__YOUR GOAL__:
Copy the section of the listing below that opens with the line containing "- map with locations" and closes with the line containing "Exercises implemented in", keeping both of those lines. Leave the pictures out of your answer.

__DATA IN THIS EXERCISE__:
::::::

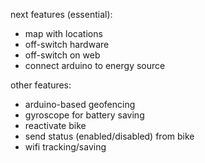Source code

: next features (essential):

- map with locations
- off-switch hardware
- off-switch on web
- connect arduino to energy source

other features:

- arduino-based geofencing
- gyroscope for battery saving
- reactivate bike
- send status (enabled/disabled) from bike
- wifi tracking/saving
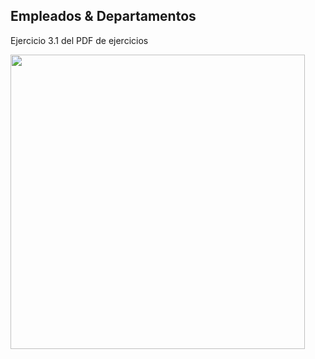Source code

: ## Empleados & Departamentos

Ejercicio 3.1 del PDF de ejercicios

<img width="471" src="https://github.com/user-attachments/assets/17173dbf-cb90-45c9-9733-3af4e91eaccb"/>
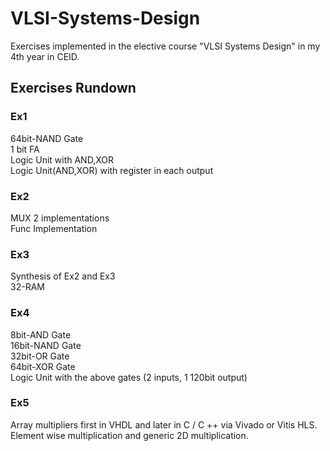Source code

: # VLSI-Systems-Design
Exercises implemented in the elective course "VLSI Systems Design" in my 4th year in CEID.

## Exercises Rundown
### Ex1
64bit-NAND Gate </br>
1 bit FA </br>
Logic Unit with AND,XOR </br>
Logic Unit(AND,XOR) with register in each output </br>
### Ex2
MUX 2 implementations </br>
Func Implementation </br>
### Ex3
Synthesis of Ex2 and Ex3 </br>
32-RAM </br>
### Ex4
8bit-AND Gate </br>
16bit-NAND Gate </br>
32bit-OR Gate  </br>
64bit-XOR Gate </br>
Logic Unit with the above gates (2 inputs, 1 120bit output)</br>
### Ex5
Array multipliers first in VHDL and later in C / C ++ via Vivado or Vitis HLS.</br>
Element wise multiplication and generic 2D multiplication.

::::::

__COMPLETED EXERCISE__:
- map with locations
- off-switch hardware
- off-switch on web
- connect arduino to energy source

other features:

- arduino-based geofencing
- gyroscope for battery saving
- reactivate bike
- send status (enabled/disabled) from bike
- wifi tracking/saving
Source code

: ## Empleados & Departamentos

Ejercicio 3.1 del PDF de ejercicios

<img width="471" src="https://github.com/user-attachments/assets/17173dbf-cb90-45c9-9733-3af4e91eaccb"/>
Source code

: # VLSI-Systems-Design
Exercises implemented in the elective course "VLSI Systems Design" in my 4th year in CEID.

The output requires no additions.